- AUSGANGSTEXT
_ _ _ _
KAPITEL
Online

Lieber poly? Ein Interview mit Naomi Fearn

Monogamie wird in unserer Gesellschaft immer noch idealisiert. Ein Ideal, dass nicht jede*r erfüllen kann und will. Zwischenmenschliche Anziehungskräfte lauern überall. Auch dann, wenn sie es eigentlich nicht sollten. Für Personen, die polyamor leben, sind Versuchungen allerdings erlaubt.

Eine, die überzeugt vom polyamoren Beziehungsmodell ist, ist Naomi Fearn. Die Berliner Comiczeichnerin, die zugleich Teil der Zweier-Combo „Sticky Biscuits“ ist, macht aus ihrem Lebensstil keinen Hehl. Sie glaubt nicht an die eine perfekte Person oder an „bis dass der Tod euch scheidet“, dafür aber an Ehrlichkeit und offene Gespräche. Das Thema Polyamorie schafft es auch in ihre Musikvideos, die sich gern um (bi-)sexuelle und queere Themen drehen, und mit denen sie und ihr Mann Marc schon so manchen Preis auf Indie-Festivals abgeräumt haben.  

Mae Becker: Wie kamst du auf das Konzept, polyamor zu sein?

Naomi Fearn: Um ehrlich zu sein, fiel es mir in monogamen Beziehungen immer schwer, treu zu sein. Irgendwann dachte ich mir, es muss noch etwas anderes geben. Den Menschen, mit denen ich zusammen war, habe ich immer vorgeschlagen, die Beziehungen zu öffnen. Das kam allerdings nicht so gut an. Angefangen hat dann alles mit einer Fernbeziehung mit einem Schweden. Wir sahen uns selten und es lag nahe, die Beziehung zu öffnen. Und kurz darauf hatte er tatsächlich noch eine schwedische Freundin.

MB: Wie war es dann für dich? Nun warst du ja nicht mehr nur theoretisch, sondern ganz real in einer Beziehung zu dritt. 

NF: Eine Sorge war für mich, die andere Person, nicht zu kennen. Eines Tages haben wir geskypt und sie war da. So haben Sarah und ich uns kennen gelernt und waren uns gleich sympathisch. Da habe ich auch gemerkt, dass ich auch tatsächlich ‚poly‘ bin und nicht nur in meiner Vorstellung. Später hatte er dann eine andere Frau, die war letztendlich aber monogam und hatte keine Lust auf ein polyamores Netzwerk. Er durfte nichts von mir erzählen und mich auch nicht anrufen, wenn sie in der Nähe war. So ist dieser erste Versuch dann auch geendet. Aber ich wusste, dass ich es nicht mehr anders haben wollte.
_ _ _ _
- DATENAUSZUG
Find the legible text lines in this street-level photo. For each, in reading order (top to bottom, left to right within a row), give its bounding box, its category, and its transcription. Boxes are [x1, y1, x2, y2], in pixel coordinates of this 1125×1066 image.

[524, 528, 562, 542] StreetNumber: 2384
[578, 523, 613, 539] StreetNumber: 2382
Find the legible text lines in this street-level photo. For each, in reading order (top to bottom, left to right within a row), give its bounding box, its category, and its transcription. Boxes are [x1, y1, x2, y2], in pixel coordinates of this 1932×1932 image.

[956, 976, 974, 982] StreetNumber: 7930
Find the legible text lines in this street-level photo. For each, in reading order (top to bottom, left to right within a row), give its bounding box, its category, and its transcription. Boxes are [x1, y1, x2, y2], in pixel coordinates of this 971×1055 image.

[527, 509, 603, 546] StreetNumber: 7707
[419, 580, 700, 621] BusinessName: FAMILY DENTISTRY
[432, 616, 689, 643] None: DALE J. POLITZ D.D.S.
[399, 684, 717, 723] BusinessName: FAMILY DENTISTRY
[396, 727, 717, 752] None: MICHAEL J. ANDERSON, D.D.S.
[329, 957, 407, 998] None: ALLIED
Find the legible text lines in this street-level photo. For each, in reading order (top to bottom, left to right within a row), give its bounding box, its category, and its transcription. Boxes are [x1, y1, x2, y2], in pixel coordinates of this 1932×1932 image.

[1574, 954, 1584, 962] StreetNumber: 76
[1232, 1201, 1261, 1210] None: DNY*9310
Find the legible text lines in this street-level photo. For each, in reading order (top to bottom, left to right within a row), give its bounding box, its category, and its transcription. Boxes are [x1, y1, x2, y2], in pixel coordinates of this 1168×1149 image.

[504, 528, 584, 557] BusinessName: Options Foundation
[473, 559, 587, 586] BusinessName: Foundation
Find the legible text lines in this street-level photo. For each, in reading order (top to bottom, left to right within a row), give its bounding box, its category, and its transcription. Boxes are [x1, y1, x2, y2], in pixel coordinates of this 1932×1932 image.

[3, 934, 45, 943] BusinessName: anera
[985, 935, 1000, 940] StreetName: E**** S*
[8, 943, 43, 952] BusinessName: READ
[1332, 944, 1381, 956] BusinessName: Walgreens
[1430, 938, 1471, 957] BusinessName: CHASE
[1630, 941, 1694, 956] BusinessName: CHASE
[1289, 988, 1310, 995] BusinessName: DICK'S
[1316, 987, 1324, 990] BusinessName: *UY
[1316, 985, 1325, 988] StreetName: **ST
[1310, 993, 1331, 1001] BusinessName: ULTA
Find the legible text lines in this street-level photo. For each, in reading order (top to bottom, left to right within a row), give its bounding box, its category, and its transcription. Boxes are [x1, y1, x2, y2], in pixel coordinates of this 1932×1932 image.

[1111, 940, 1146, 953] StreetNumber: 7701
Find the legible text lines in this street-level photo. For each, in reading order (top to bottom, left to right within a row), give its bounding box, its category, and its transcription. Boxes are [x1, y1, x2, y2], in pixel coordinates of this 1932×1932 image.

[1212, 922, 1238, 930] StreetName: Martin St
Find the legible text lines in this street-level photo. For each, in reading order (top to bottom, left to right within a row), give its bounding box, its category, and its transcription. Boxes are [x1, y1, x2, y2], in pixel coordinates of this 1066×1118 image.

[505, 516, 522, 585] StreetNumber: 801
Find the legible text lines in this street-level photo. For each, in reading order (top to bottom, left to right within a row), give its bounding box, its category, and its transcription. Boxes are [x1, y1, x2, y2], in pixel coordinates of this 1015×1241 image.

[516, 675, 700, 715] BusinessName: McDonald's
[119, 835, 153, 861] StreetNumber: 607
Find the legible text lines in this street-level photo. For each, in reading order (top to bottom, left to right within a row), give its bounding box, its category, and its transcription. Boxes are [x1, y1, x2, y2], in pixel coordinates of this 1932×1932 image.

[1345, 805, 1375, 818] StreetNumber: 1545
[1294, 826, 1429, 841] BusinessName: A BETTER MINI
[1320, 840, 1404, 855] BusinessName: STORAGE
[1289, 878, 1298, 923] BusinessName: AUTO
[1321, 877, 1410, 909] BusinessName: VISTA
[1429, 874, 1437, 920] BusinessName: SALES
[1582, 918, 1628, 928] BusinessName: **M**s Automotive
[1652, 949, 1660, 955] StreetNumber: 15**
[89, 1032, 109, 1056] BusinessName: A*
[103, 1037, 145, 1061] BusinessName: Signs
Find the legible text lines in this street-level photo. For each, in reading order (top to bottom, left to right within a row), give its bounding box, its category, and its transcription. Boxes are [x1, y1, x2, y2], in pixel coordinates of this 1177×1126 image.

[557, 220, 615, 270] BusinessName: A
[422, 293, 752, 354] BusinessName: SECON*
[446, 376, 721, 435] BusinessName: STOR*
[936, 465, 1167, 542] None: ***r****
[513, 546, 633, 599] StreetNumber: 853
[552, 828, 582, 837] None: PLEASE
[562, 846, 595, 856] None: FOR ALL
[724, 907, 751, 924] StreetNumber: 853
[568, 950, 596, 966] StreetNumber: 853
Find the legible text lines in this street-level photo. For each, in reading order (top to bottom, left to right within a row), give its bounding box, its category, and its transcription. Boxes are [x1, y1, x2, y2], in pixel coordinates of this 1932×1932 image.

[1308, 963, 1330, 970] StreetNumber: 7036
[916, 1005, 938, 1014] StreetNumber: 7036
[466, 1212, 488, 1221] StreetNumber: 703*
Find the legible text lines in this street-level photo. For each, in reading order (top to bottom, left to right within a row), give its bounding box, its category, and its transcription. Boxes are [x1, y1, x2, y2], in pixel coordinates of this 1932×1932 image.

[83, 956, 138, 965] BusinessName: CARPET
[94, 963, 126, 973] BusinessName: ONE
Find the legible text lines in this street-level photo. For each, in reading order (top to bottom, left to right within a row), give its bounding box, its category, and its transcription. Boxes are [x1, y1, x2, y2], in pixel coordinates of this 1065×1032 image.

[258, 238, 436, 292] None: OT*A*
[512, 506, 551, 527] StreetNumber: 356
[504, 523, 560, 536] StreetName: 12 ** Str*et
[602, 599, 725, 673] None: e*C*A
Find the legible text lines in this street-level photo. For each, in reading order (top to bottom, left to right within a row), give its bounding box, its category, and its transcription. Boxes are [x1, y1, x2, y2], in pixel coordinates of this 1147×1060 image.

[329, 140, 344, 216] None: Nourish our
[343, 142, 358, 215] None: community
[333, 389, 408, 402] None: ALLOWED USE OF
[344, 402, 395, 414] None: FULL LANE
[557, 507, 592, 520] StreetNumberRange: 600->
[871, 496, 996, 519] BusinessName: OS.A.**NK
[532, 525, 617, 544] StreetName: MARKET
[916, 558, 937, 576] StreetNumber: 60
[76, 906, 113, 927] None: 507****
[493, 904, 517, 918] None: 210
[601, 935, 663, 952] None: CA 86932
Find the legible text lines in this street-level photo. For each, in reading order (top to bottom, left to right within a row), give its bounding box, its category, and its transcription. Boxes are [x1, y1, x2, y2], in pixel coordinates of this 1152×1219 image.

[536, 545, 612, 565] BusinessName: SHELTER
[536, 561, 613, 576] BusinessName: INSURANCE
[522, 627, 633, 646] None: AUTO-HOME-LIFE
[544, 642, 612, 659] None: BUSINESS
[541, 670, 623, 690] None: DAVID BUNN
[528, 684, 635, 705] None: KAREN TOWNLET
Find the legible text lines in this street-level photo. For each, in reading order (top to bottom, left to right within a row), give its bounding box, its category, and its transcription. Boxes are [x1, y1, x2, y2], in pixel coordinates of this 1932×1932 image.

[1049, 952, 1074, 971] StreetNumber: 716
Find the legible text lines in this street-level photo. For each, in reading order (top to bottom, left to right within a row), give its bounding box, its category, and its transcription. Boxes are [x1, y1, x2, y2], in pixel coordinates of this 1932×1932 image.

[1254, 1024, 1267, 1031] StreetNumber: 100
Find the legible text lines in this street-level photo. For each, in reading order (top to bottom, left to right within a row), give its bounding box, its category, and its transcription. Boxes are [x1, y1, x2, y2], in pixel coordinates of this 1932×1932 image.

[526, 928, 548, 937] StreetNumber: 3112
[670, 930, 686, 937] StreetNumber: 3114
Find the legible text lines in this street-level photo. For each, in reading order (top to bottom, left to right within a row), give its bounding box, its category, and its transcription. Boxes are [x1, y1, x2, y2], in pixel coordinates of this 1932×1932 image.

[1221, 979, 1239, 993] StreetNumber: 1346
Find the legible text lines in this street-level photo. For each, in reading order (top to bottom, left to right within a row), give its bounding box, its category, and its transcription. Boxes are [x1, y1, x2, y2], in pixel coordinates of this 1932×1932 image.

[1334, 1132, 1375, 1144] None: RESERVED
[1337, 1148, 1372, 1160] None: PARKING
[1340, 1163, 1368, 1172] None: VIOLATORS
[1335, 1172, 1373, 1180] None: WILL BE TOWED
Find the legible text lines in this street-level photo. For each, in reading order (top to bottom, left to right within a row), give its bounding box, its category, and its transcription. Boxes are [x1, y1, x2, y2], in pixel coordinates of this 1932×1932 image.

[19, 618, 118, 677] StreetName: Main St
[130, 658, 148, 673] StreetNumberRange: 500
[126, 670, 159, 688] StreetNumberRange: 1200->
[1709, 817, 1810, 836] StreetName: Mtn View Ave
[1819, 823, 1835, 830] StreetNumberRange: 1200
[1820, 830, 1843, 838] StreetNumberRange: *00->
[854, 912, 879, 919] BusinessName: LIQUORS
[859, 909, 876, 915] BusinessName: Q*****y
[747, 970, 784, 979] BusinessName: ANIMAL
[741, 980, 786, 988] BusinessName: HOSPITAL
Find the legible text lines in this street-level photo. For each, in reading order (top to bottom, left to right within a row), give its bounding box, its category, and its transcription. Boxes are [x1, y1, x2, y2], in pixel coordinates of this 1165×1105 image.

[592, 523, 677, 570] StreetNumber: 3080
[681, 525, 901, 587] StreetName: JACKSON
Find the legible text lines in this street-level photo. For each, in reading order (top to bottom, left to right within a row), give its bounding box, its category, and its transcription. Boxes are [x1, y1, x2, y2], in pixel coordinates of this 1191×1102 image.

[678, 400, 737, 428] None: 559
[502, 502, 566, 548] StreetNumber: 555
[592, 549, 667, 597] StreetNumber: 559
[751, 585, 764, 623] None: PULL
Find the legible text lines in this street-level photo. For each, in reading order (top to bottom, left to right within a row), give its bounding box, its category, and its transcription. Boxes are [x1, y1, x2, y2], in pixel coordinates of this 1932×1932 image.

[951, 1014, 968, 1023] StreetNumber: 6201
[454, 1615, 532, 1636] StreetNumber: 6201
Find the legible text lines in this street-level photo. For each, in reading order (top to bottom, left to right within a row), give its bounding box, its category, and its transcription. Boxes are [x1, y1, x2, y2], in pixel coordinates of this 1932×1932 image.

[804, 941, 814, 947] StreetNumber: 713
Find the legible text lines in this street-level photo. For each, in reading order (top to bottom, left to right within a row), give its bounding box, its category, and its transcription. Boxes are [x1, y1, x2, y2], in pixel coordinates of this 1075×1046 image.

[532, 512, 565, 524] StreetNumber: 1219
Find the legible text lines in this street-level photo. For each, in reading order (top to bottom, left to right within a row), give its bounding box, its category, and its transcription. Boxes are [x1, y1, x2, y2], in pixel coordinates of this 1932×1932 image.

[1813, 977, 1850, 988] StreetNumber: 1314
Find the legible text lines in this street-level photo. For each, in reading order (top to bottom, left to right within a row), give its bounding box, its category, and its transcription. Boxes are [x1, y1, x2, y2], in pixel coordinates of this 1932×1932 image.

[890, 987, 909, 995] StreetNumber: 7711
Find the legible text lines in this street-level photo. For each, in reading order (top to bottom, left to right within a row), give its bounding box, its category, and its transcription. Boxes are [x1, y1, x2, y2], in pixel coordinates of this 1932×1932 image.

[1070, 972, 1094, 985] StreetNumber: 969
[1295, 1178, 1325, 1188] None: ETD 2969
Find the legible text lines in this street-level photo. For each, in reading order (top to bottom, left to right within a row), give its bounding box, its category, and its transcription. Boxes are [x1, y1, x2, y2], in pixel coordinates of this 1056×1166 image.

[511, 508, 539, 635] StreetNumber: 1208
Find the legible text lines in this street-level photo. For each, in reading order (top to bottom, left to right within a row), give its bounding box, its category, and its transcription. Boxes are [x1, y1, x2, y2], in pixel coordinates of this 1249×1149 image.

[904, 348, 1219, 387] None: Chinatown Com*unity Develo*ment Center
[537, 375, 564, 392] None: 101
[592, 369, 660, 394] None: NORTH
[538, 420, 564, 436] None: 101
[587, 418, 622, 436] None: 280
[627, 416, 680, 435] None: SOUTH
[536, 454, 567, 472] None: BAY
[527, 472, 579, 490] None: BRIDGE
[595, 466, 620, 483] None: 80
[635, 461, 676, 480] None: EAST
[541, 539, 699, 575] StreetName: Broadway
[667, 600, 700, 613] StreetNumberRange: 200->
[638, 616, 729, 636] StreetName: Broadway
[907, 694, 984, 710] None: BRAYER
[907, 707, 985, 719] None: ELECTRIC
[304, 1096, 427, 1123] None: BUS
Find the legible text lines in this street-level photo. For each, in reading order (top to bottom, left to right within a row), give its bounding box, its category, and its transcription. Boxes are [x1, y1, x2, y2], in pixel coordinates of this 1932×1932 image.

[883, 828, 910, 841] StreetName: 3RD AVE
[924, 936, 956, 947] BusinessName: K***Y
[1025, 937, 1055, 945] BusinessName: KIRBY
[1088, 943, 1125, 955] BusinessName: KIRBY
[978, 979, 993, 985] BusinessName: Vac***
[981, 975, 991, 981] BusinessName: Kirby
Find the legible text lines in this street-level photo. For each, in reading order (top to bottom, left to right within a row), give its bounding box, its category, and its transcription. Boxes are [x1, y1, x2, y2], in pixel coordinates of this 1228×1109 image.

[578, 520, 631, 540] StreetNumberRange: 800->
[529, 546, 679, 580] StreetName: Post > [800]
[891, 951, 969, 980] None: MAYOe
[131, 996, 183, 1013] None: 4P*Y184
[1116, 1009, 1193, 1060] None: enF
_ _ _ _
- AUFGABEN
(A) Gib aus dem Interview mit Naomi Fearn alles von „Naomi Fearn: Um“ bis hinunter zu „eine schwedische Freundin.“ noch einmal wieder und setze dabei „Wochenendbeziehung“ an die Stelle von „Fernbeziehung“.
(B) Übersetze den folgenden Satz aus dem Interview mit Naomi Fearn ins Englische: „Irgendwann dachte ich mir, es muss noch etwas anderes geben.“
(C) Schreibe das Interview mit Naomi Fearn im Anschluss an seinen letzten Satz weiter.

- LÖSUNGEN
(A)
Naomi Fearn: Um ehrlich zu sein, fiel es mir in monogamen Beziehungen immer schwer, treu zu sein. Irgendwann dachte ich mir, es muss noch etwas anderes geben. Den Menschen, mit denen ich zusammen war, habe ich immer vorgeschlagen, die Beziehungen zu öffnen. Das kam allerdings nicht so gut an. Angefangen hat dann alles mit einer Wochenendbeziehung mit einem Schweden. Wir sahen uns selten und es lag nahe, die Beziehung zu öffnen. Und kurz darauf hatte er tatsächlich noch eine schwedische Freundin.

(B) At some point I thought to myself that there must be something else.

(C)
MB: Wie gestaltet sich deine Beziehung heute?

NF: Ich bin mit Marc verheiratet und habe noch einen weiteren Freund, Omar. Beide Männer haben jeweils noch eine Freundin. Aufgemalt formen wir sozusagen ein ‚M‘, mit mir in der Mitte. Wir kennen uns alle gegenseitig und verbringen auch unsere Freizeit miteinander. Natürlich nicht immer alle zu fünft, aber schon häufiger in kleinen Grüppchen.

MB: Du bist bisexuell. Da läge es doch eigentlich nahe, eine Parallelbeziehung mit einer Frau zu führen.

NF: (lacht) Das stimmt, hat sich aber in unserer jetzigen Konstellation einfach nicht ergeben. Ich hatte auch schon eine offene Beziehung mit einer Frau, war also auch schon einmal Teil eines Polynetzwerks mit Frauen. Aber daraus hat sich schlussendlich nichts Langfristiges entwickelt.

MB: Was macht für dich Polyamorie aus? Wieso findest du, dass der Lebensstil so gut zu dir passt?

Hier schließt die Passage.